The subsequent chapters do not have to worry about this, and as a result are more lavishly illustrated—and the illustrations throughout the text, many of them unfamiliar, are obviously the work of much research, selected judiciously and reproduced superbly—and take a more thematic approach. John Montague’s detailed account of the period up to 1684 tackles the history of the castle in terms of specified categories of buildings and structures. In doing so he sheds a great deal of light on aspects of life in and around Dublin Castle, from entertainment to imprisonment and defence, which by extension offers a window into life in early modern Dublin and Ireland. All three chapters offer exemplary close readings of archaeological, written and visual evidence; they are masterful expositions of the practical use of such evidence and are worth reading for that alone (and the book also serves as a testament to the many obscure figures who shaped this iconic set of buildings, such as Sir William Robinson and Thomas Eyre).
The terminal date for Montague is 1684, which is the key date in the history of the castle owing to the fire which destroyed much of the ‘worst castle … in Christendom’. There may have been a touch of hyperbole here; the book comes with a very useful appendix of various contemporary accounts of the castle, one of which is by Robert Ware, who in 1678 contradicted what Arran claimed six years later by describing the castle as a ‘citadel well fortified against all emergencies being as commodious for its own defence as it is convenient to succour the city’. Mutterings about the construction of a brand-new castle after the destruction of 1684 came to naught, though the rebuilding that did take place was overshadowed by contemporary buildings such as the Royal Hospital at Kilmainham. The protracted reconstruction that came after 1684 is the subject of the third, longest and most richly illustrated chapter, by Kevin Mulligan and Michael O’Neill. This also takes a thematic approach for the most part, demarcated by individual structures and buildings, and covers the era in which Dublin Castle as we know it today took shape.
Given that the castle does not resemble what one might expect a traditional fortified castle to look like, it is notable that in the early 1700s it was to retain a military dimension, while after Robert Emmet’s rebellion in 1803 security was beefed up again (notably with the creation of the ‘Castle Steps’ between Castle Street and Ship Street), though the Gothic extravagance of the Chapel Royal overshadows the security features that date from the same era.
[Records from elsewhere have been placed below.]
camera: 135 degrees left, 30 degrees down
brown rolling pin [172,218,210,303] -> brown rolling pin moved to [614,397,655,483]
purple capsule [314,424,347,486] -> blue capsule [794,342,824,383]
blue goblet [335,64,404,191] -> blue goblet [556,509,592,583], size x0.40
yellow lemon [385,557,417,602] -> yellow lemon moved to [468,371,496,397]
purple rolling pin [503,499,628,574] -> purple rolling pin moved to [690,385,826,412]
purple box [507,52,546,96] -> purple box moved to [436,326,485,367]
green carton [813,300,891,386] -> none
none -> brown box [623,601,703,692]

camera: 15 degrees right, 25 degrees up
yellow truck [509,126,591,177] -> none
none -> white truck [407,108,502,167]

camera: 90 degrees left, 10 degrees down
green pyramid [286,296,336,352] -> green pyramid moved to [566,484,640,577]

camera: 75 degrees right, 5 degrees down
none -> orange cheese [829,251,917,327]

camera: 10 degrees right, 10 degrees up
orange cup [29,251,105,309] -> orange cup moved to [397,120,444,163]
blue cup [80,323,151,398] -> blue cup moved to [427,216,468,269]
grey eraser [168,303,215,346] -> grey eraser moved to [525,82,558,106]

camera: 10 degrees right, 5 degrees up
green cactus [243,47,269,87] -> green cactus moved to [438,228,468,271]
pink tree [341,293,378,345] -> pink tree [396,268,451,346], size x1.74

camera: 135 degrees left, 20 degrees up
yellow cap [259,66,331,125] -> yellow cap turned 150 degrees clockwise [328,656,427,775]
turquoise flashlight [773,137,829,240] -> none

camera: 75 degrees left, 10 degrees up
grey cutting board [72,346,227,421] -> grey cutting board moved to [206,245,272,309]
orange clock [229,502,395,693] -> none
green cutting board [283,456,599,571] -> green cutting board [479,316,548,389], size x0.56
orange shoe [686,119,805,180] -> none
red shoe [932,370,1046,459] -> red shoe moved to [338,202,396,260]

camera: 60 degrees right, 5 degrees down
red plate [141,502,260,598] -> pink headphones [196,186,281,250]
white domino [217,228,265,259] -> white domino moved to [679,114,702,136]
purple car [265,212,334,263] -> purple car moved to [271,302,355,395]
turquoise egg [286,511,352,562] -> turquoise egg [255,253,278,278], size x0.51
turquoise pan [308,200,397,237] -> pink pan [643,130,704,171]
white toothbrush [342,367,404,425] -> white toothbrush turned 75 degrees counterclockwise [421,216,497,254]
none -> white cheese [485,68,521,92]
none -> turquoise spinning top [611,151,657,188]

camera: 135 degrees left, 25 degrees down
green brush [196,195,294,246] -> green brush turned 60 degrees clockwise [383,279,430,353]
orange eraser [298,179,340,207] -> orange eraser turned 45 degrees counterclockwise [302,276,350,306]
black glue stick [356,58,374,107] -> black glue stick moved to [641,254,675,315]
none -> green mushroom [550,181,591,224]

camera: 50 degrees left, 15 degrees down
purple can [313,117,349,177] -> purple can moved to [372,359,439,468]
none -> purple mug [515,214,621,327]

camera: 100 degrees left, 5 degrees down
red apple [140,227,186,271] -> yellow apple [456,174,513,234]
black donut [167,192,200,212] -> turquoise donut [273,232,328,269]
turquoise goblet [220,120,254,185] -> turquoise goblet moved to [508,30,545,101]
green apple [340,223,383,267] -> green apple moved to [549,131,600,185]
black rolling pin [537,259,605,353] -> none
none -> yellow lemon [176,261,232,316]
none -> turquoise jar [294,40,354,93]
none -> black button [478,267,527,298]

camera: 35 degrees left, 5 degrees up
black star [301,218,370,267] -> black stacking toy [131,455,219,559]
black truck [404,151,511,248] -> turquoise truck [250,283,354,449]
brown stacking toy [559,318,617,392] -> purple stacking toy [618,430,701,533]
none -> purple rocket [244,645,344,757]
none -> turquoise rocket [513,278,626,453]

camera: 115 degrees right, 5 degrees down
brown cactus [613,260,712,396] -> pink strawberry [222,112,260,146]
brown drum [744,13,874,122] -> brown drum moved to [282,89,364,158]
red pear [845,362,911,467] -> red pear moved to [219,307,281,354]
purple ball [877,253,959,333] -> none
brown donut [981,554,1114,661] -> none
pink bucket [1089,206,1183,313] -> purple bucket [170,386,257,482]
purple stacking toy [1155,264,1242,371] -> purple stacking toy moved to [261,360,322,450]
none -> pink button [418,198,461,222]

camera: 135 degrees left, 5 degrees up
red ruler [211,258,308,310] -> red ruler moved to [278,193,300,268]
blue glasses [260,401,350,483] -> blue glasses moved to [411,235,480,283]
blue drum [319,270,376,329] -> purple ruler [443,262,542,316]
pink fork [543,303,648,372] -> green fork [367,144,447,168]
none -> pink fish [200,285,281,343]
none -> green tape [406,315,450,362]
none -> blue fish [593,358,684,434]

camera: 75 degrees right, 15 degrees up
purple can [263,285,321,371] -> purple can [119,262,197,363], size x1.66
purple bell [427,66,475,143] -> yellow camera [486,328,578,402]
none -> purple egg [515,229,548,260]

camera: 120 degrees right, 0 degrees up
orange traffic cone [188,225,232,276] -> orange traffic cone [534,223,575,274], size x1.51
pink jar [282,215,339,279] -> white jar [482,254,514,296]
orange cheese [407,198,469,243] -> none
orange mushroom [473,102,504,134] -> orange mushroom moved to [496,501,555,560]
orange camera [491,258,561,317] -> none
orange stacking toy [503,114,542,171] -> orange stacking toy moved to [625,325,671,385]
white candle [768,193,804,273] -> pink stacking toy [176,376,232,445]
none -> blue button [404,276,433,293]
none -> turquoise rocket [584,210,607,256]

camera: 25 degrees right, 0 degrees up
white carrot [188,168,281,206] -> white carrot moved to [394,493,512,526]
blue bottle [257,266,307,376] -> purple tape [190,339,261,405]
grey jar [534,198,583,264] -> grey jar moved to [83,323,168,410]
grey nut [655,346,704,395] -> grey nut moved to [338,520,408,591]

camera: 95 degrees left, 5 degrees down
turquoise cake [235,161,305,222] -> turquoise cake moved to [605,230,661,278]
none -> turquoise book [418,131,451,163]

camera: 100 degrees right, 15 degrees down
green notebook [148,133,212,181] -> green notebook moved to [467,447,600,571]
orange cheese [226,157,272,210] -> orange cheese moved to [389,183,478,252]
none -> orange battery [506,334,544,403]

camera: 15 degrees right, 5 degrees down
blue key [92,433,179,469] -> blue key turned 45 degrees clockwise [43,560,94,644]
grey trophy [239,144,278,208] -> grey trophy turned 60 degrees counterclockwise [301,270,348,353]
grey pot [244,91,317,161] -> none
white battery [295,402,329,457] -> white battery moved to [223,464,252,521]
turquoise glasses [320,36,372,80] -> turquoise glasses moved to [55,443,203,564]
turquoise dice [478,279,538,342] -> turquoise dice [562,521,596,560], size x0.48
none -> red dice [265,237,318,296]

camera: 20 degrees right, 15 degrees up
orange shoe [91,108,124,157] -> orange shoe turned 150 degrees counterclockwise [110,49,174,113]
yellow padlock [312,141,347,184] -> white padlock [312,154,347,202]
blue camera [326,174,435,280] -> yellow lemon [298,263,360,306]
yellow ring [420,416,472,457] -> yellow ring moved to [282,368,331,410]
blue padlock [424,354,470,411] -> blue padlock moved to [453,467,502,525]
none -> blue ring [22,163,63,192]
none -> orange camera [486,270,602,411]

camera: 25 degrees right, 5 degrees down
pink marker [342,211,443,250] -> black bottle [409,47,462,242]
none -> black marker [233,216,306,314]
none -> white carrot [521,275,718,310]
In this third chapter more ‘general’ history has been squeezed out by the necessity to do justice to the history of the complex itself; the administrative, social, cultural and political history is perhaps less evident than in the earlier chapters, though perhaps the subsequent volumes can address this from a different angle.
It would be unfortunate for the rest of the series, with its focus on archaeology, to adopt an overly specialised and technical approach; time will tell. In the meantime, this is an accessible and illuminating account of the development of Dublin Castle that can be read intensively or dipped into as required and should appeal to a wide audience.
John Gibney is Assistant Editor with the Royal Irish Academy’s Documents on Irish Foreign Policy project and author of Best of Dublin: a guide to city and county (O’Brien Press, 2023).